User

Getting started

To have fun with URCA, it is enough the following.

$ python3 -m venv venv_name
$ source venv_name/bin/activate
(venv_name) $ pip install urca

Latest commit

Note that in order to have the last changes or fixes because of a commit which is not a release, you can do the following.

$ python3 -m venv venv_name
$ source venv_name/bin/activate
(venv_name) $ git clone https://github.com/ale-depi/urca
(venv_name) $ cd urca
(venv_name) $ pip install .

From now on, in the virtual environment named venv_name you can execute import urca.

Implementations

The package will be installed with support for both NumPy (CPU) and CuPy (GPU). This dual installation does not cause any compatibility issues on systems without a GPU, since the two implementations are completely isolated. The isolation ensures coherent behavior regardless of the underlying hardware environment, while also enabling efficient utilization of GPU resources when available.

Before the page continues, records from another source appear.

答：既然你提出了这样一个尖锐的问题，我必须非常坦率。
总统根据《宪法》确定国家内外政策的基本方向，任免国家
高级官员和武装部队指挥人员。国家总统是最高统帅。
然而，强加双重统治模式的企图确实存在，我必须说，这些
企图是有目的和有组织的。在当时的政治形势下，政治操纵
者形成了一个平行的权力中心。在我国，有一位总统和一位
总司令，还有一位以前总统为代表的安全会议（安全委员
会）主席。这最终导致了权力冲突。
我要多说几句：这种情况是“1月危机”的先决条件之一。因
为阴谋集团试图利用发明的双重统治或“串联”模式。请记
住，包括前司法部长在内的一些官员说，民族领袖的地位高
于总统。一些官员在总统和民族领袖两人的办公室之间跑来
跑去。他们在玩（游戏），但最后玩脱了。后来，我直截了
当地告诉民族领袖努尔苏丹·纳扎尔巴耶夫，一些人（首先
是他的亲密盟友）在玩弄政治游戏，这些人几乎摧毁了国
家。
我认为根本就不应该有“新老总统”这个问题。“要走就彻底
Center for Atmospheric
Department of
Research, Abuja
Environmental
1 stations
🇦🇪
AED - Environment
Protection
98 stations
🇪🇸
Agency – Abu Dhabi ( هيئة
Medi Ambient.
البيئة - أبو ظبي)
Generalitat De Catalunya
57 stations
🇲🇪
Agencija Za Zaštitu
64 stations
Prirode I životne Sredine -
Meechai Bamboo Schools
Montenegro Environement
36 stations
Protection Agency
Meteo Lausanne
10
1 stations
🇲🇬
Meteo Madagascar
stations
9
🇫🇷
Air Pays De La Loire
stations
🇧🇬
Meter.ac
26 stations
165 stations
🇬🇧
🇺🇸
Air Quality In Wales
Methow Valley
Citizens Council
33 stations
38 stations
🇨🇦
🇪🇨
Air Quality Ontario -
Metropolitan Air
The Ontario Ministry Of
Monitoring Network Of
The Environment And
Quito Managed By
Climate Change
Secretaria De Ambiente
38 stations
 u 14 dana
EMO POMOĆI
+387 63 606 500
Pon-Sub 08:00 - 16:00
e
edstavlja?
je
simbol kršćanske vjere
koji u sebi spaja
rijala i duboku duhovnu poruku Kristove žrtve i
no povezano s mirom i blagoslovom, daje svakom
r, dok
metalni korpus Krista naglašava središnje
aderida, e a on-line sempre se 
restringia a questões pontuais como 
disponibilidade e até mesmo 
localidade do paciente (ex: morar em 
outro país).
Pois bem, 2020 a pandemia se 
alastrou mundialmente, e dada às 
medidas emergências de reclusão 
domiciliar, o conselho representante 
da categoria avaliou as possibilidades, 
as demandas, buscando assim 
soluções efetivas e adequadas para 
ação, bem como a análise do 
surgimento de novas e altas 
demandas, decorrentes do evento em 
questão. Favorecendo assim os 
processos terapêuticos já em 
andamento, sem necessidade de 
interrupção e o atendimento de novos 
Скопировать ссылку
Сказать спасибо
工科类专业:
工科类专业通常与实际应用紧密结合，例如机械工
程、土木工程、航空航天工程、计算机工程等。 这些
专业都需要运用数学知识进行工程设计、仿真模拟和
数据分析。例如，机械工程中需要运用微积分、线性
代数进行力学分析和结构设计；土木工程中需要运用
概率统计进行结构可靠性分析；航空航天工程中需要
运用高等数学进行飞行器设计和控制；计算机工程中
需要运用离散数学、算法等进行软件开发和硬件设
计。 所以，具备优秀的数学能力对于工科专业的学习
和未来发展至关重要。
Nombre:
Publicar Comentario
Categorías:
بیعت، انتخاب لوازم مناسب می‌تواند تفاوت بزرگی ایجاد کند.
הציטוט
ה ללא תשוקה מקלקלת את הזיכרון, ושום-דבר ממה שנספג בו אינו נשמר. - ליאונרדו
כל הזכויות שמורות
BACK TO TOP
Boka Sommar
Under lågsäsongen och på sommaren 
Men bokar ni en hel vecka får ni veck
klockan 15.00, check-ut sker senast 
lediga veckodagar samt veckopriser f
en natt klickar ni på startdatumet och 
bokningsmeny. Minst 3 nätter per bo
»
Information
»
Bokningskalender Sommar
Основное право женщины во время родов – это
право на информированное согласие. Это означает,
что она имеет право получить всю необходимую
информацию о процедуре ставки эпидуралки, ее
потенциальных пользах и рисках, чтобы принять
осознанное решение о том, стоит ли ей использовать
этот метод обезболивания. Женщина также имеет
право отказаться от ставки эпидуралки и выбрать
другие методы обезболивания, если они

The API documentation is NumPy oriented, but the interfaces, methods, variables, and overall structure remain exactly the same when using the CuPy version. The only differences are found in the implementation details, since not all NumPy interfaces are directly available in CuPy.

Selecting one implementation or the other is simply a matter of the import path: urca.cpu for the CPU-based implementation or urca.gpu for the GPU-based one.